If Planck did not introduce the hypothesis of energy quanta in 1900, who did? Lorentz and even Boltzmann have been mentioned as candidates, but a far stronger case can be made that it was Einstein who first recognized the essence of quantum theory. Einstein’s remarkable contributions to the early phase of quantum theory are well known and beyond dispute. Most famous is his 1905 theory of light quanta (or photons), but he also made important contributions in 1907 on the quantum theory of the specific heats of solids and in 1909 on energy fluctuations.
There is no doubt that the young Einstein saw deeper than Planck, and that Einstein alone recognized that the quantum discontinuity was an essential part of Planck’s theory of black-body radiation. Whether this makes Einstein “the true discoverer of the quantum discontinuity”, as claimed by the French historian of physics Olivier Darrigol, is another matter. What is important is that Planck’s role in the discovery of quantum theory was complex and somewhat ambiguous. To credit him alone with the discovery, as is done in some physics textbooks, is much too simplistic. Other physicists, and Einstein in particular, were crucially involved in the creation of quantum theory. The “discovery” should be seen as an extended process and not as a moment of insight communicated on a particular day in late 1900.

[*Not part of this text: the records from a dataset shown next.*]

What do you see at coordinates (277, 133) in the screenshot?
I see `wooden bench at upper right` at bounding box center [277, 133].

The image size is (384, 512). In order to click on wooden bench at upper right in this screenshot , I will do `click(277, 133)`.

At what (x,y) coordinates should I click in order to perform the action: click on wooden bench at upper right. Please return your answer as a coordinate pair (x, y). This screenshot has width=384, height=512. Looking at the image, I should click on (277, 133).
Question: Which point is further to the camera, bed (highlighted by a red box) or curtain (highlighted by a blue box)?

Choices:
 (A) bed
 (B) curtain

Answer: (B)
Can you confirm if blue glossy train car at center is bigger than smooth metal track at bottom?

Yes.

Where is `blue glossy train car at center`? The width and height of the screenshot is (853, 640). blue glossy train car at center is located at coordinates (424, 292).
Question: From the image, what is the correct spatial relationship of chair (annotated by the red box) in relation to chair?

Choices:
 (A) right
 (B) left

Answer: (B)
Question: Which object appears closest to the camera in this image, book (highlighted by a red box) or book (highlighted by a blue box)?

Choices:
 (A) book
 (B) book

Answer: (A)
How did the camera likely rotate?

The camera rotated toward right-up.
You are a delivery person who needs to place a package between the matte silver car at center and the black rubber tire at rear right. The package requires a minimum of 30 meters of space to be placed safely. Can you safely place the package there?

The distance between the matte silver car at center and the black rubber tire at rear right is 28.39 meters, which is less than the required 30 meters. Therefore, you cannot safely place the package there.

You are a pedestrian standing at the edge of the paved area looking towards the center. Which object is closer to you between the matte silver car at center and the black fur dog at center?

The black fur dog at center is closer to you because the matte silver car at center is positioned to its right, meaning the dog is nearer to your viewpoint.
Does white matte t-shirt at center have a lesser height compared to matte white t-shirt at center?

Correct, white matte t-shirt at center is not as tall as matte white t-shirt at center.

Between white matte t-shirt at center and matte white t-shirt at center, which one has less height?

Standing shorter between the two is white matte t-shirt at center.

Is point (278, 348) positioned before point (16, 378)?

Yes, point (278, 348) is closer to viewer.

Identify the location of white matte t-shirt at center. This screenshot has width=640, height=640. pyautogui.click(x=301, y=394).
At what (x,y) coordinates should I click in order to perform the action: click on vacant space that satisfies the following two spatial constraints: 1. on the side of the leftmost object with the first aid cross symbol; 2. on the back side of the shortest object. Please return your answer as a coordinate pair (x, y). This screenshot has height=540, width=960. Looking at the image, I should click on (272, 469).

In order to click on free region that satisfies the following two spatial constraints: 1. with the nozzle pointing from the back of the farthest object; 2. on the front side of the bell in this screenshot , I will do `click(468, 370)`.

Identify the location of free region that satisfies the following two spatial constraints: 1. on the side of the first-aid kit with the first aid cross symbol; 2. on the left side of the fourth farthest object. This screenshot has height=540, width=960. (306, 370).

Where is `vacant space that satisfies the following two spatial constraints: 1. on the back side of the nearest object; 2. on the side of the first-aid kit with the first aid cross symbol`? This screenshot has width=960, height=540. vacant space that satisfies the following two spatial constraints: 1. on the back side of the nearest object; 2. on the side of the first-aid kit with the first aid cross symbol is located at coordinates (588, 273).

Einstein’s 1907 theory of specific heats was an important element in the process that established quantum theory as a major field of physics. The changed status of quantum theory was recognized institutionally with the first Solvay conference of 1911, on “radiation theory and the quanta”, an event that heralded the take-off phase of quantum theory. The participants in Brussels realized that with quantum theory the course of physics was about to change. Where the development would lead, nobody could tell. For example, it was not believed that quantum theory had anything to do with atomic structure. Two years later, with the advent of Niels Bohr’s atomic theory, quantum theory took a new turn that eventually would lead to quantum mechanics and a new foundation of the physicists’ world picture.
The routes of history are indeed unpredictable.